No clinically meaningful differences in safety or effectiveness were observed between elderly and younger patients.
Solriamfetol is predominantly eliminated by the kidney. Because elderly patients are more likely to have decreased renal function, dosing may need to be adjusted based on eGFR in these patients. Consideration should be given to the use of lower doses and close monitoring in this population [see Dosage and Administration ].
Renal Impairment
Dosage adjustment is not required for patients with mild renal impairment (eGFR 60-89 mL/min/1.73 m2). Dosage adjustment is recommended for patients with moderate to severe renal impairment (eGFR 15-59 mL/min/1.73 m2). SUNOSI is not recommended for patients with end stage renal disease (eGFR <15 mL/min/1.73 m2) [see Dosage and Administration , Warnings and Precautions , Clinical Pharmacology ].
SUNOSI is contraindicated in patients receiving concomitant treatment with monoamine oxidase (MAO) inhibitors, or within 14 days following discontinuation of monoamine oxidase inhibitor, because of the risk of hypertensive reaction [see Drug Interactions ].
Blood Pressure and Heart Rate Increases
SUNOSI increases systolic blood pressure, diastolic blood pressure, and heart rate in a dose-dependent fashion [see Adverse Reactions ].
Epidemiological data show that chronic elevations in blood pressure increase the risk of major adverse cardiovascular events (MACE), including stroke, heart attack, and cardiovascular death. The magnitude of the increase in absolute risk is dependent on the increase in blood pressure and the underlying risk of MACE in the population being treated.

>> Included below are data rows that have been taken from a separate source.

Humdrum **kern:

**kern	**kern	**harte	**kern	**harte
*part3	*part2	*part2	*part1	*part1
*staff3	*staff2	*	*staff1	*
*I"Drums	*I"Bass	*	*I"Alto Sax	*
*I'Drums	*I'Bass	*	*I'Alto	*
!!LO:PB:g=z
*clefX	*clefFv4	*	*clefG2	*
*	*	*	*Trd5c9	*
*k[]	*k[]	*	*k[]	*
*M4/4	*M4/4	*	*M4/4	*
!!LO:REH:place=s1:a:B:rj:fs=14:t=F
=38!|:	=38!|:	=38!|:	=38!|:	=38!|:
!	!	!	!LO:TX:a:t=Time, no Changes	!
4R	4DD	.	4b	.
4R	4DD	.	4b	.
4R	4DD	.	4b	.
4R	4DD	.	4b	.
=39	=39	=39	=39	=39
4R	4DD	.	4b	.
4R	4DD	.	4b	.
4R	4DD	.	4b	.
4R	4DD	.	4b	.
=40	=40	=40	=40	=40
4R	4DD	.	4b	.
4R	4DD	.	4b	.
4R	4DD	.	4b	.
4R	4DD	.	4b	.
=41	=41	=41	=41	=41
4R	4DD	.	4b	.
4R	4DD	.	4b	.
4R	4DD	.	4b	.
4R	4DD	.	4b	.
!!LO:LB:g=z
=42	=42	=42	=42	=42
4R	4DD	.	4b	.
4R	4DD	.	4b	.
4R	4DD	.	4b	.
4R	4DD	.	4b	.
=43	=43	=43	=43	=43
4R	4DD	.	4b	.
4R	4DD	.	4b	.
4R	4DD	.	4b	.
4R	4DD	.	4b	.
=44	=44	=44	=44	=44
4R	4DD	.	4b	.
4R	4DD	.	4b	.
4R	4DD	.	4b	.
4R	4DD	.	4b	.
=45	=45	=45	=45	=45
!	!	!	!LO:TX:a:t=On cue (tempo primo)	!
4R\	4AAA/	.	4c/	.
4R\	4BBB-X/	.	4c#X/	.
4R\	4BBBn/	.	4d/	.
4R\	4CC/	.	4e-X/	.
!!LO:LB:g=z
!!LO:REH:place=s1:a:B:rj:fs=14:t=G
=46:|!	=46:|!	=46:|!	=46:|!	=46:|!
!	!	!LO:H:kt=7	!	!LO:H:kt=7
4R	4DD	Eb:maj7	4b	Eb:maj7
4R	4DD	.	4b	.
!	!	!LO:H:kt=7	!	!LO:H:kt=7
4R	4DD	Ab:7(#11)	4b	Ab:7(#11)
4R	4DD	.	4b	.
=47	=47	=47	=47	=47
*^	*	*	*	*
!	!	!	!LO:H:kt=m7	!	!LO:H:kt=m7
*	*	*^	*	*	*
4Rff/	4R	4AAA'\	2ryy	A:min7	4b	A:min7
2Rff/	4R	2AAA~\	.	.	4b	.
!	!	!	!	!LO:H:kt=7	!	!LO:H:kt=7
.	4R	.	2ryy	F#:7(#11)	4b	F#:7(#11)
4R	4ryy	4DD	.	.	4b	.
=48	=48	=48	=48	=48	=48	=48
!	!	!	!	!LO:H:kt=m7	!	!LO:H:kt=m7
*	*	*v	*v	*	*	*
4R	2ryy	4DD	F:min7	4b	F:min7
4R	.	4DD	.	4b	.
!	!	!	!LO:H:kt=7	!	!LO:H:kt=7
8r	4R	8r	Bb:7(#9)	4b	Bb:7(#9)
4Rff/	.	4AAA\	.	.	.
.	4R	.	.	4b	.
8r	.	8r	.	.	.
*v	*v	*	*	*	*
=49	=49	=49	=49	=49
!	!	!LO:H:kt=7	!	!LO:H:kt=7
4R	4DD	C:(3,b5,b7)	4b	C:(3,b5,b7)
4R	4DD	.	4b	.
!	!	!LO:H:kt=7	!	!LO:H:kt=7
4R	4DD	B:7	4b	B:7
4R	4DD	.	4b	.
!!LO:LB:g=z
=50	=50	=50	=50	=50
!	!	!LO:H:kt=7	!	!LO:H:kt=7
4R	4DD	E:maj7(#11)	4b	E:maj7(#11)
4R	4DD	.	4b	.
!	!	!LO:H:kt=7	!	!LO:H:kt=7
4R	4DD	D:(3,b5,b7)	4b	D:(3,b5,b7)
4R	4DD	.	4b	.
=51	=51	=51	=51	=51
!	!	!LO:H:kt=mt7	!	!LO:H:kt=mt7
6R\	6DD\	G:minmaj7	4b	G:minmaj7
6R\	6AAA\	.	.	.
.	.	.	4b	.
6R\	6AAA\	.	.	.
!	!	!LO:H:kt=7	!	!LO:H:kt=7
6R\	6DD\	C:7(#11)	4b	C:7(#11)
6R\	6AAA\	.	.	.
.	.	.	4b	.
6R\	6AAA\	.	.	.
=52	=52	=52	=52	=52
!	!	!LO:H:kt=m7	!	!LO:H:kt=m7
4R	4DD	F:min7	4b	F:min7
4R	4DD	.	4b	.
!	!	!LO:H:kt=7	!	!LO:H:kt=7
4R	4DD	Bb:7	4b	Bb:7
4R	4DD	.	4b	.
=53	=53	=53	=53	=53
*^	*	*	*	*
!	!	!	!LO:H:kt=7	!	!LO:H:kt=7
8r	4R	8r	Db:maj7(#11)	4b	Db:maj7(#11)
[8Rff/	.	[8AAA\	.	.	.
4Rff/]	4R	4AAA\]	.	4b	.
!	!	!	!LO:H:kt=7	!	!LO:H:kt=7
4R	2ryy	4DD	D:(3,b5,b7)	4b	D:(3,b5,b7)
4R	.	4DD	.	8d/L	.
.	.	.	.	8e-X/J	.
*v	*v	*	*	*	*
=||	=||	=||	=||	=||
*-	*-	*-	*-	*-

Many patients with narcolepsy and OSA have multiple risk factors for MACE, including hypertension, diabetes, hyperlipidemia, and high body mass index (BMI).
Assess blood pressure and control hypertension before initiating treatment with SUNOSI. Monitor blood pressure regularly during treatment and treat new-onset hypertension and exacerbations of pre-existing hypertension. Exercise caution when treating patients at higher risk of MACE, particularly patients with known cardiovascular and cerebrovascular disease, pre-existing hypertension, and patients with advanced age. Use caution with other drugs that increase blood pressure and heart rate [see Drug Interactions ].
Periodically reassess the need for continued treatment with SUNOSI. If a patient experiences increases in blood pressure or heart rate that cannot be managed with dose reduction of SUNOSI or other appropriate medical intervention, consider discontinuation of SUNOSI.
Patients with moderate or severe renal impairment may be at a higher risk of increases in blood pressure and heart rate because of the prolonged half-life of SUNOSI [see Dosage and Administration , Clinical Pharmacology ].
Psychiatric Symptoms
Psychiatric adverse reactions have been observed in clinical trials with SUNOSI, including anxiety, insomnia, and irritability [see Adverse Reactions ].
SUNOSI has not been evaluated in patients with psychosis or bipolar disorders. Exercise caution when treating patients with SUNOSI who have a history of psychosis or bipolar disorders.
Patients with moderate or severe renal impairment may be at a higher risk of psychiatric symptoms because of the prolonged half-life of SUNOSI [see Dosage and Administration , Clinical Pharmacology ].
Patients treated with SUNOSI should be observed for the possible emergence or exacerbation of psychiatric symptoms. If psychiatric symptoms develop in association with the administration of SUNOSI, consider dose reduction or discontinuation of SUNOSI.